**TASK OBJECTIVE:**
Present every line of the records as a numbered list, omitting blank lines and the pictures.

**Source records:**
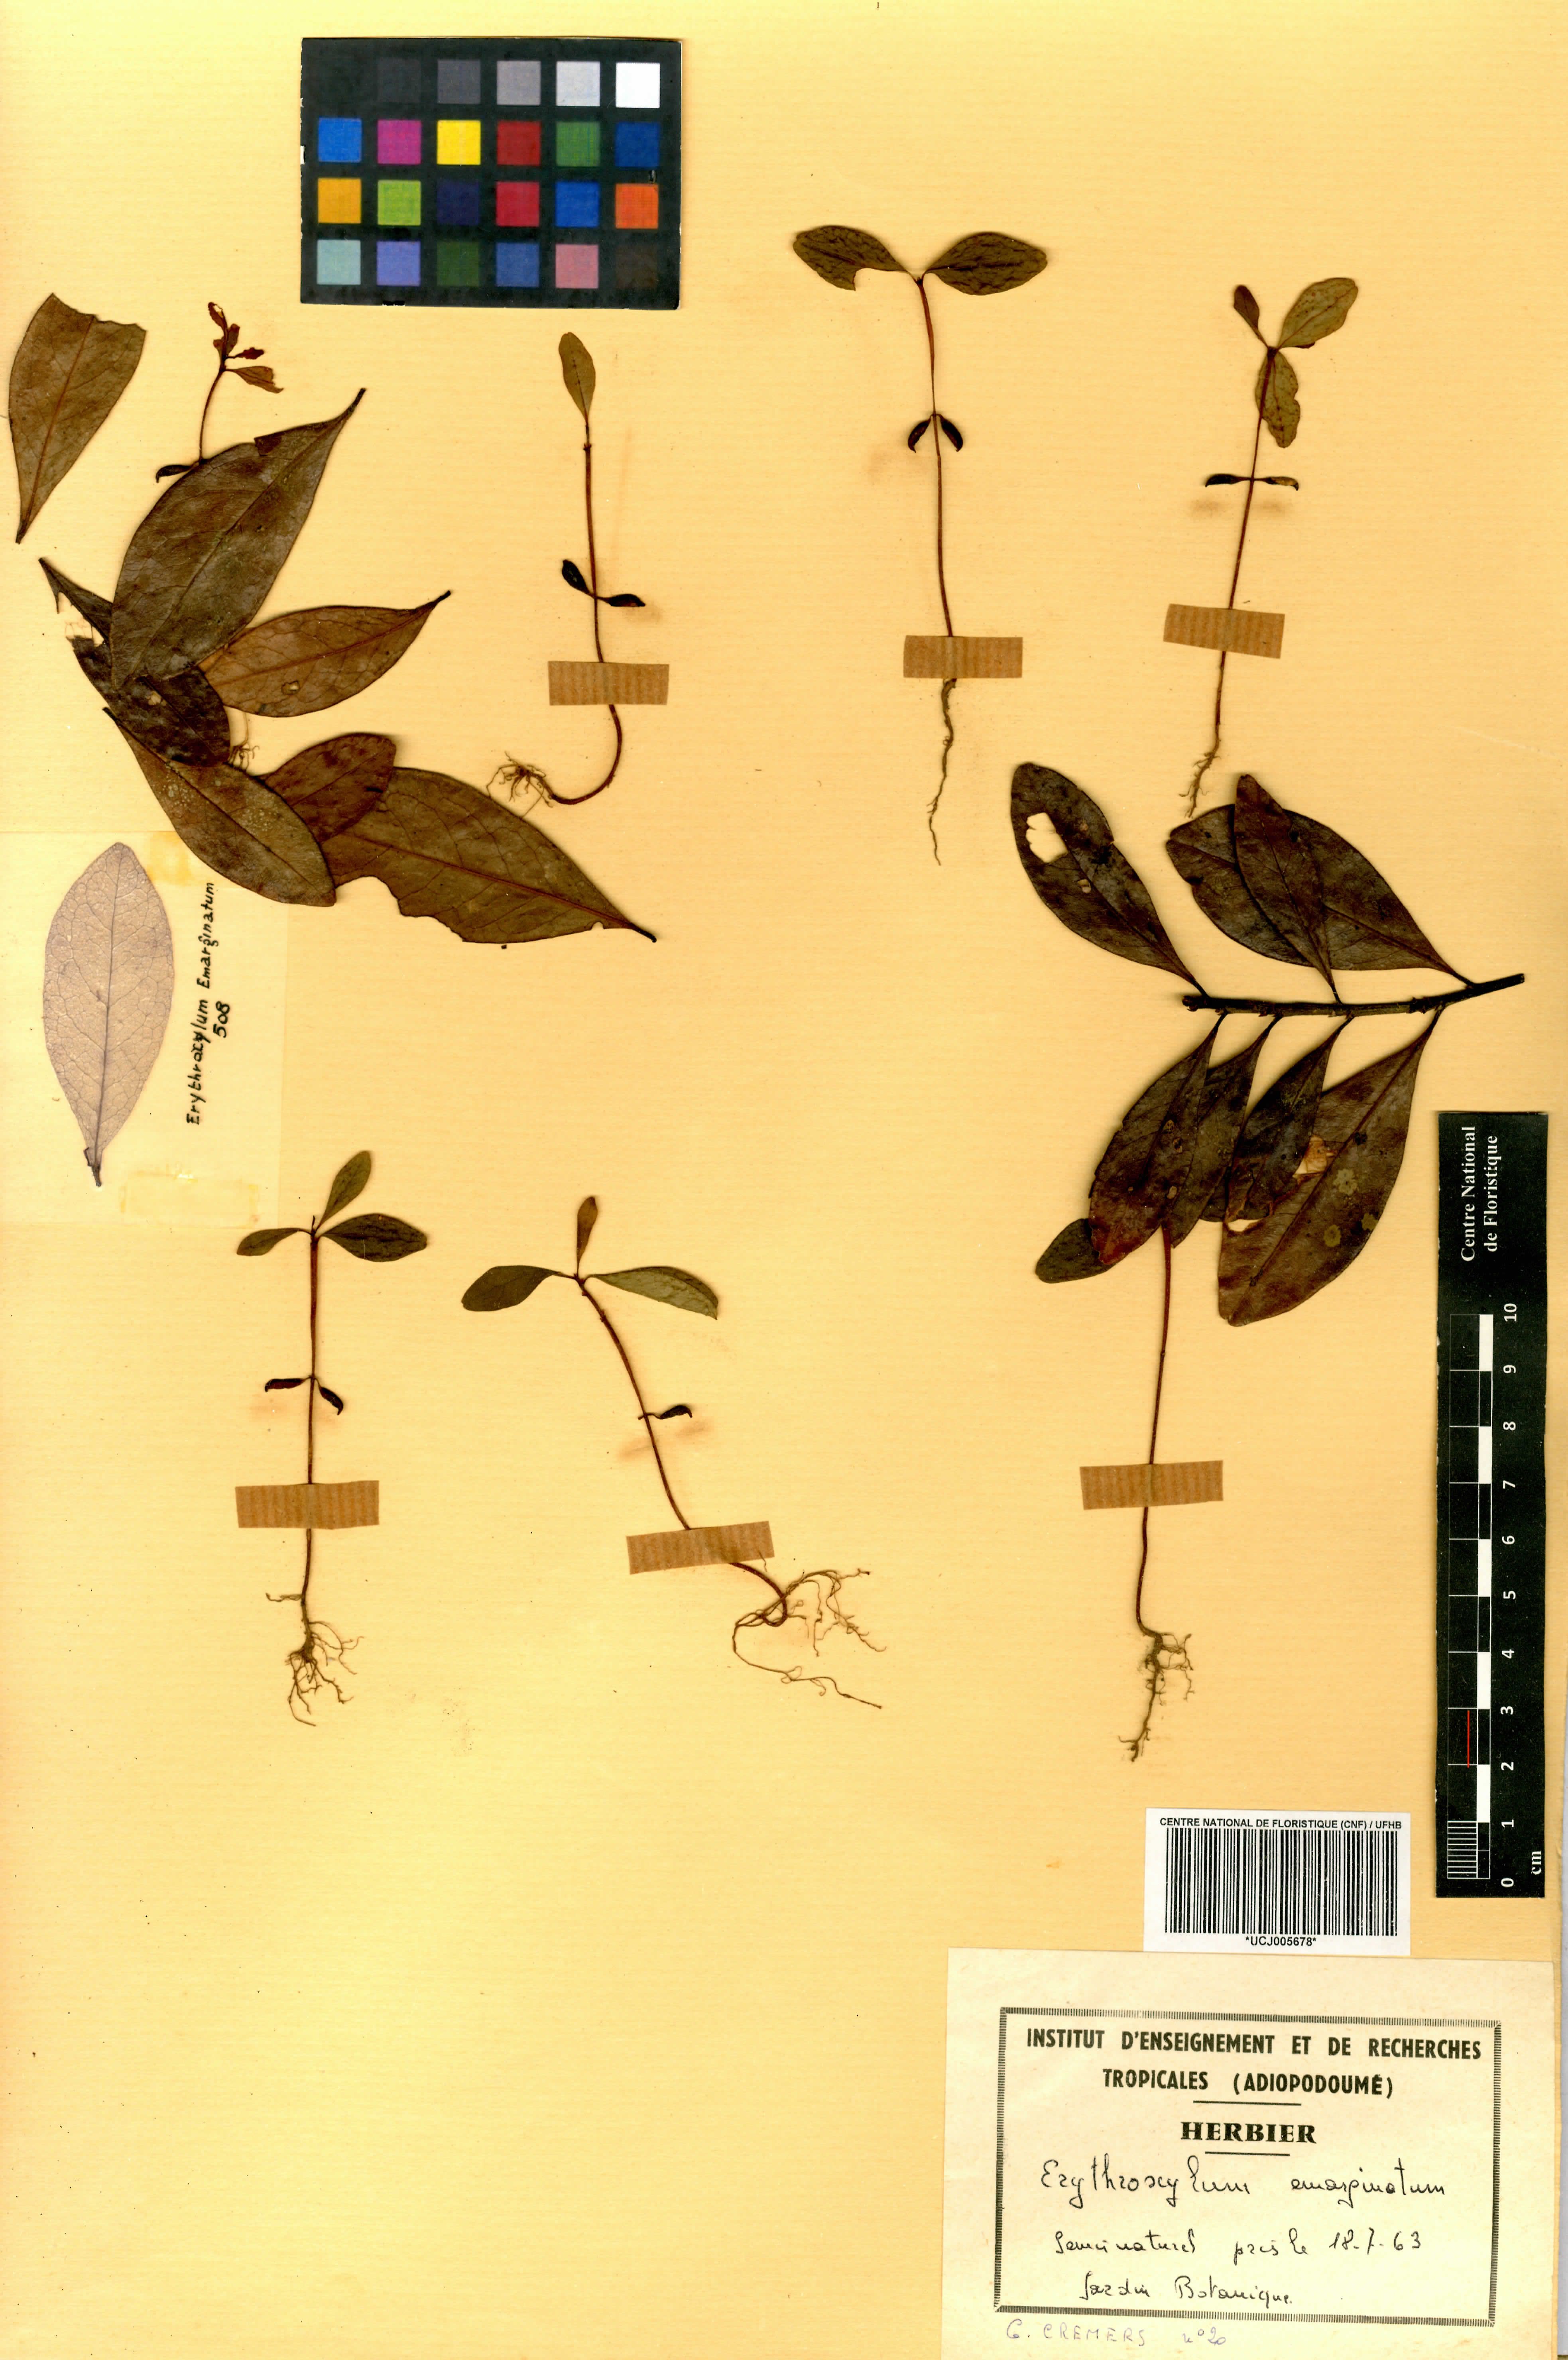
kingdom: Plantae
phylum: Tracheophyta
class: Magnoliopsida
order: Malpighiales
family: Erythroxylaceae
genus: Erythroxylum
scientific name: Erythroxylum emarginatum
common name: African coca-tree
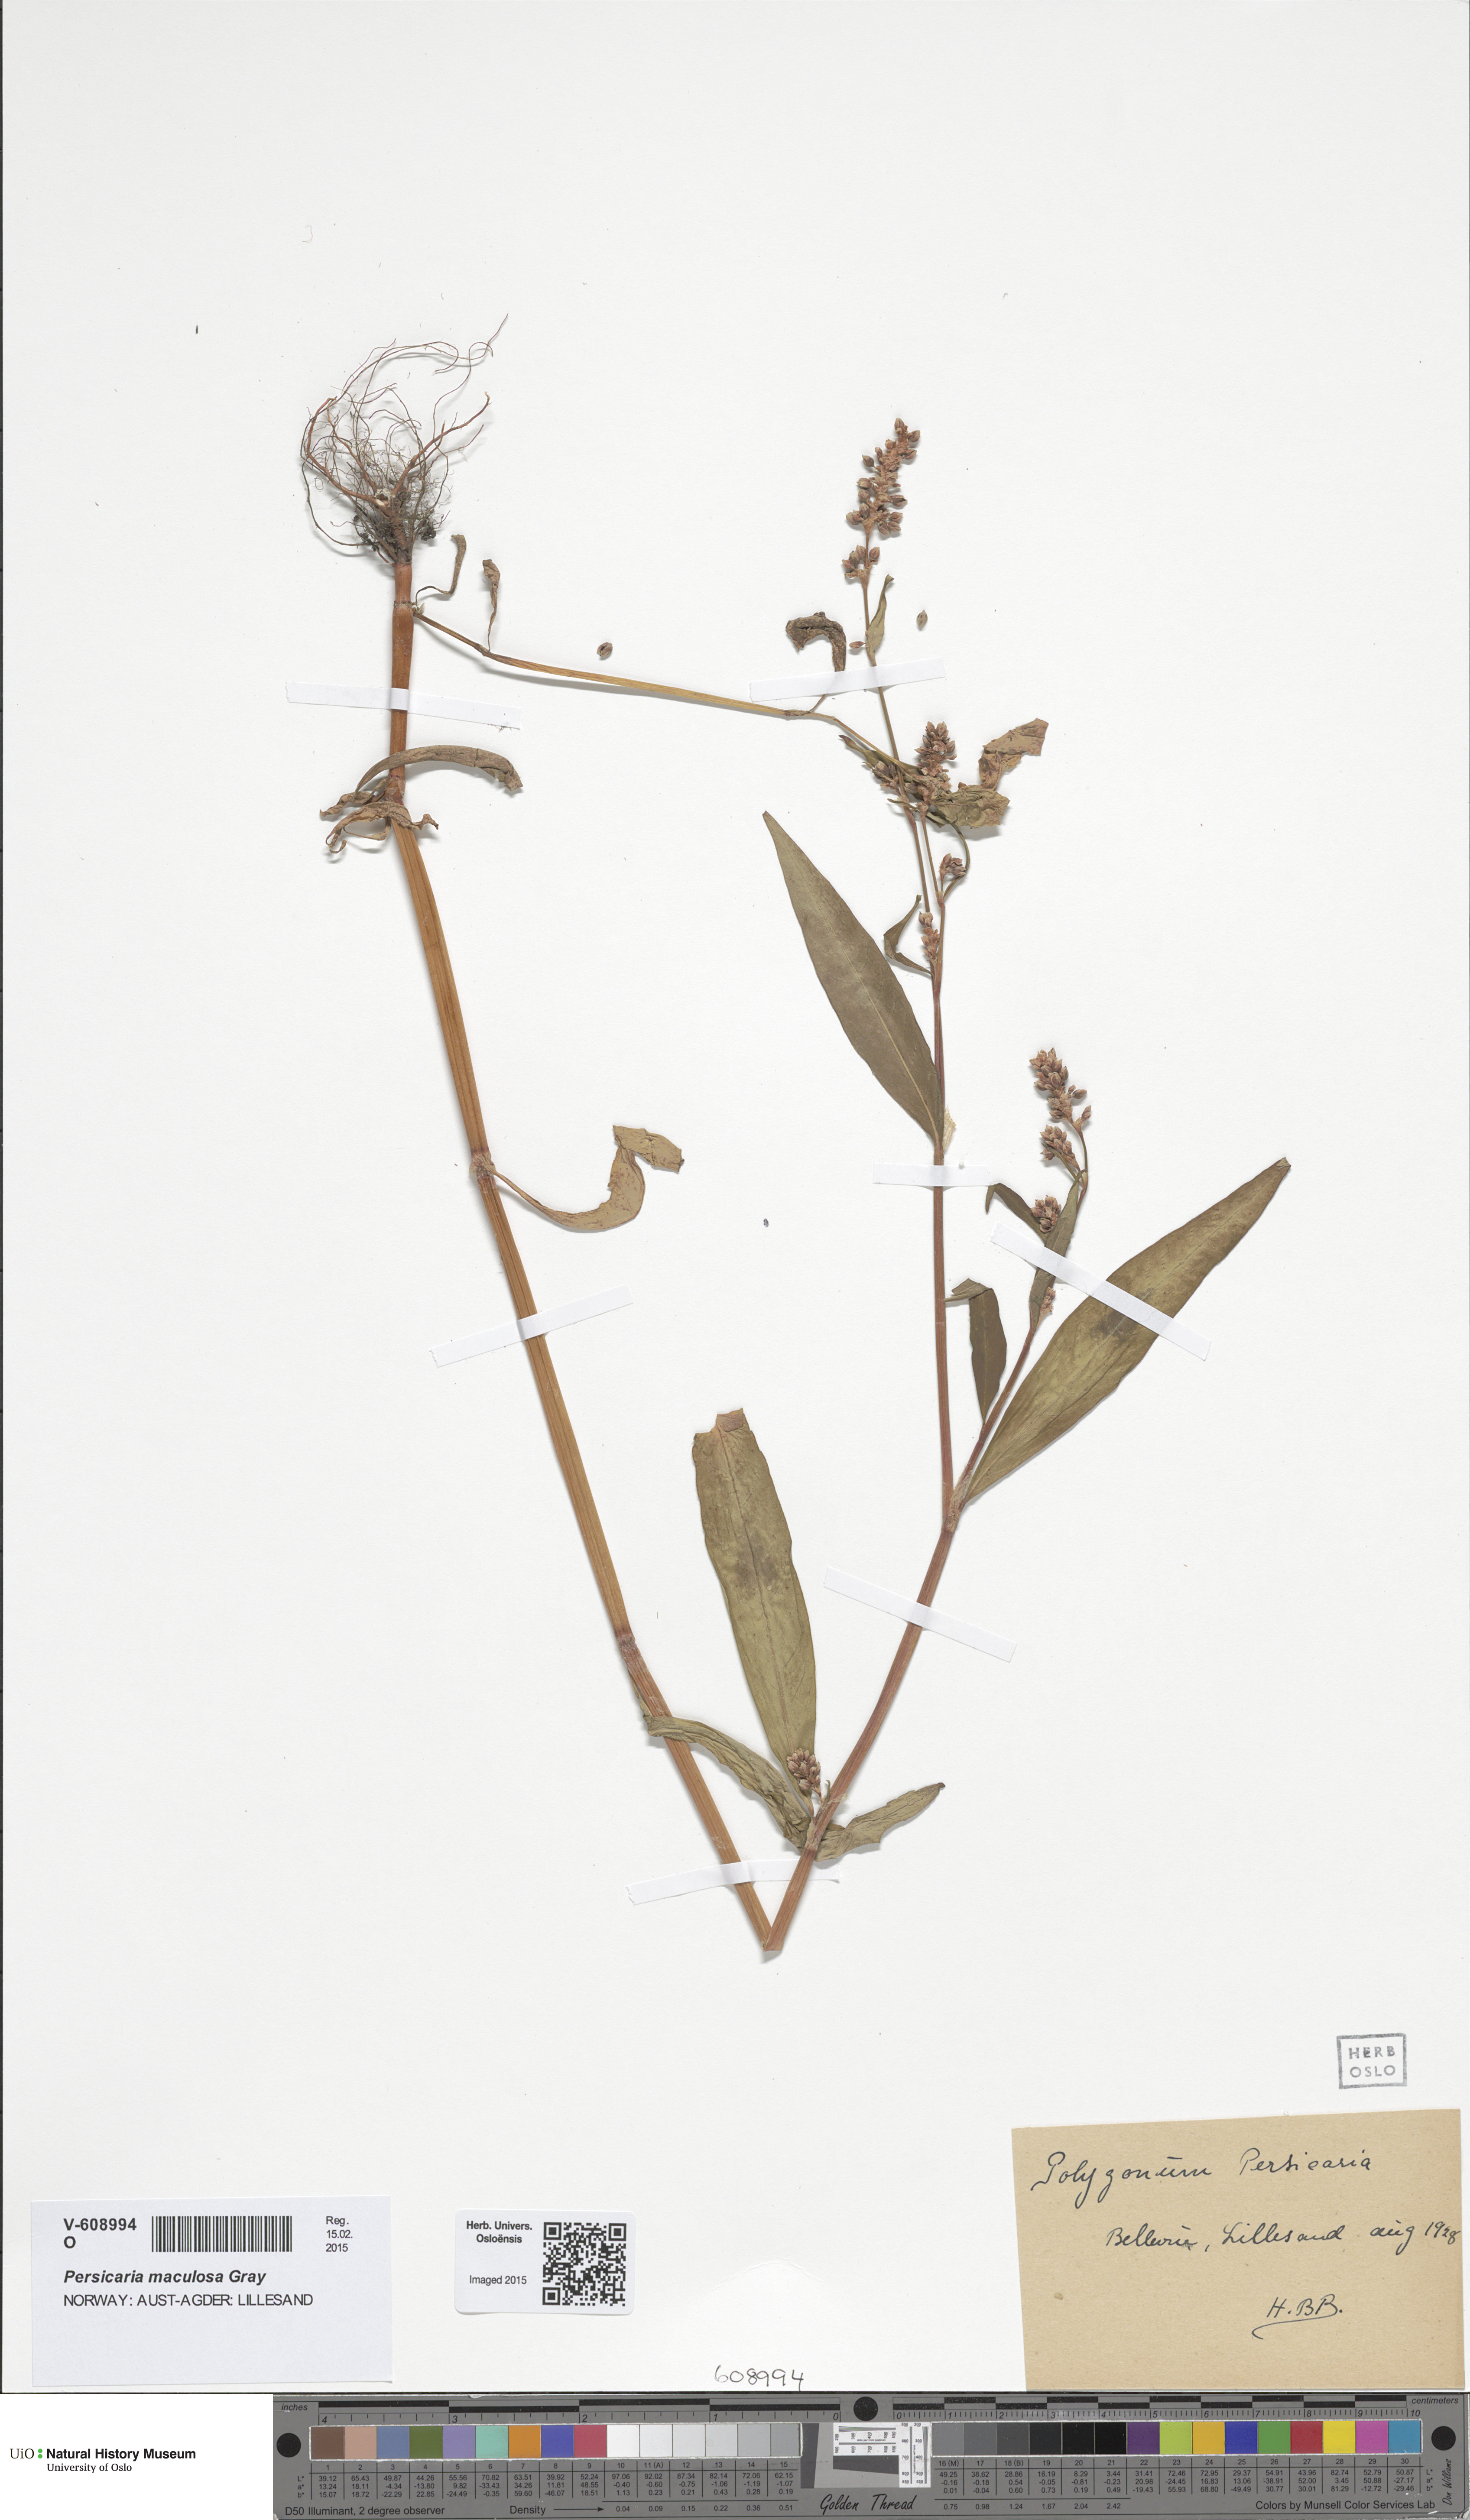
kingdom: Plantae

**RESPONSE TO THE TASK:**
1. kingdom: Plantae
2. phylum: Tracheophyta
3. class: Magnoliopsida
4. order: Malpighiales
5. family: Erythroxylaceae
6. genus: Erythroxylum
7. scientific name: Erythroxylum emarginatum
8. common name: African coca-tree
9. kingdom: Plantae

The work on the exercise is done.